### What this task involves
Convert the text lines in the records below into a Markdown table with the columns "No." and "Text", numbering each row and skipping blank lines. Leave the pictures out of the table.

= = =

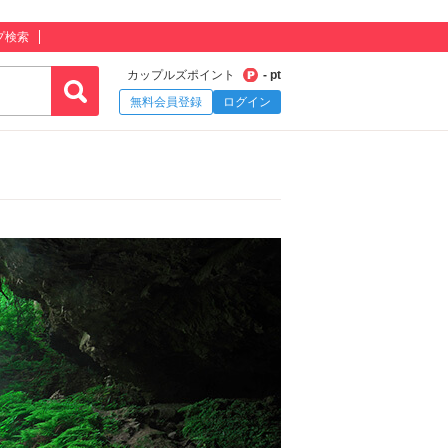
プ検索
カップルズポイント
- pt
無料会員登録
ログイン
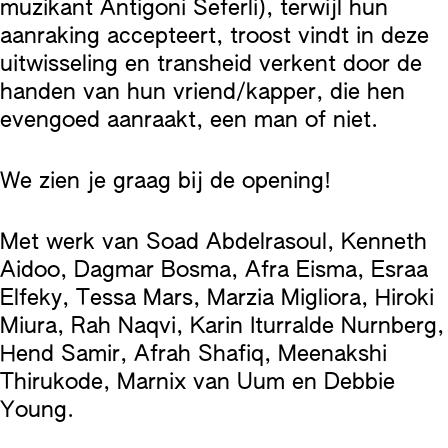
muzikant Antigoni Seferli), terwijl hun
aanraking accepteert, troost vindt in deze
uitwisseling en transheid verkent door de
handen van hun vriend/kapper, die hen
evengoed aanraakt, een man of niet.
We zien je graag bij de opening!
Met werk van Soad Abdelrasoul, Kenneth
Aidoo, Dagmar Bosma, Afra Eisma, Esraa
Elfeky, Tessa Mars, Marzia Migliora, Hiroki
Miura, Rah Naqvi, Karin Iturralde Nurnberg,
Hend Samir, Afrah Shafiq, Meenakshi
Thirukode, Marnix van Uum en Debbie
Young.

= = =

### Task response
| No. | Text |
|---|---|
| 1 | プ検索 |
| 2 | カップルズポイント |
| 3 | - pt |
| 4 | 無料会員登録 |
| 5 | ログイン |
| 6 | muzikant Antigoni Seferli), terwijl hun |
| 7 | aanraking accepteert, troost vindt in deze |
| 8 | uitwisseling en transheid verkent door de |
| 9 | handen van hun vriend/kapper, die hen |
| 10 | evengoed aanraakt, een man of niet. |
| 11 | We zien je graag bij de opening! |
| 12 | Met werk van Soad Abdelrasoul, Kenneth |
| 13 | Aidoo, Dagmar Bosma, Afra Eisma, Esraa |
| 14 | Elfeky, Tessa Mars, Marzia Migliora, Hiroki |
| 15 | Miura, Rah Naqvi, Karin Iturralde Nurnberg, |
| 16 | Hend Samir, Afrah Shafiq, Meenakshi |
| 17 | Thirukode, Marnix van Uum en Debbie |
| 18 | Young. |